The chef said she keeps in touch with many of the students who visited her at her various restaurants throughout the years. She recalled one young man, who after graduating and moving to California for work, came back to Long Island to request she attend and cater his wedding.

“I can write a novel or a book regarding all my costumers,” she said. “They come, they sit, they tell their stories. Some of the kids grown with me.”

South Asian cuisine and dining experience

Clay Oven, named for the cylindrical oven that cranks out naan and other breads, offers primarily South Asian cuisine. The joint also offers Afghan dishes and fuses even farther influences, serving halal tacos and tres leches.

The restaurant’s signature dishes include the karahi chicken with touches of ginger and garlic and the malrani chicken with a coconut flair. Customers can also fill up on chicken, shrimp or salmon tikka masala in a sauce loaded with tomatoes, bell peppers, onions and spices.
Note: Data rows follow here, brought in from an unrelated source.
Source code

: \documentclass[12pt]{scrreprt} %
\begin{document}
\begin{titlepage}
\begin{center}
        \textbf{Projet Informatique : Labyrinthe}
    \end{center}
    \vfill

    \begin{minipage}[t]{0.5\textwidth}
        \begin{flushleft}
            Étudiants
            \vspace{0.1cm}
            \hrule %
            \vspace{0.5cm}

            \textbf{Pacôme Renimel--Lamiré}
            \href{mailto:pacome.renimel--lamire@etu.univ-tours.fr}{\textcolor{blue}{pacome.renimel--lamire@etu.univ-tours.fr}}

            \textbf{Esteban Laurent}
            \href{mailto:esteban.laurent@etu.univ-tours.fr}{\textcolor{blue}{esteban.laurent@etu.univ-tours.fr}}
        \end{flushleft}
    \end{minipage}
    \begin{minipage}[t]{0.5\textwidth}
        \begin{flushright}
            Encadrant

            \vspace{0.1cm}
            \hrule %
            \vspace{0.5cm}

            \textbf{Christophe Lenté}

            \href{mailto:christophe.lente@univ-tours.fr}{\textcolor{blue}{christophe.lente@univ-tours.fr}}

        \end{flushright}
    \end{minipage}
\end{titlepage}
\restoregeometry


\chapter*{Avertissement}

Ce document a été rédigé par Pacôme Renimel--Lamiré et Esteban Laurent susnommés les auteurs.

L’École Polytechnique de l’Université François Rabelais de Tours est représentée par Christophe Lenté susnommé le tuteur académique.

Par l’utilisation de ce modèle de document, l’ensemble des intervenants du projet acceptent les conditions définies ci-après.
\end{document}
Habibi said Stony Brook students enjoy the affordable and quick kati rolls, or rolled up paratha bread filled with various proteins and veggies. With her Selden location much closer to campus than Hauppauge, she said her young patrons requested she offer the $10 lunch special at her new location, and she of course obliged.

“I was not planning on doing the lunch special here, so I did that for them,” she said. “And the other people are enjoying it too.”

When dining in, patrons can choose the sit at a table, or dine in a separate section seated on the floor. Habibi said parties call to reserve these few areas.

“In our country, we sit on the floor and we eat, so that’s the concept we brought here,” she said. “We made tables that you can sit around and you are sitting on the floor. It’s a little back-home touch.”

Woman of the world

Habibi’s forced foray into entrepreneurship came in 1983 when she opened a deli in Rego Park. While the venture proved unsuccessful, she did not give up on her talents.

She opened —and ultimately closed — a number of restaurants throughout Suffolk after traveling the world over as a chef for various airlines. She ventured to hubs across the globe for weeks at a time, shared recipes and techniques and supervised the cooking of thousand of meals daily.

Now, she is grounded in Selden and Hauppauge. At 62, she wants to have a manageable footprint, but has no thoughts of slowing down or retiring.

“I don’t go to the gym; this is my gym,” she said of Clay Oven. “I come, I run, I do this and that, I keep myself active.”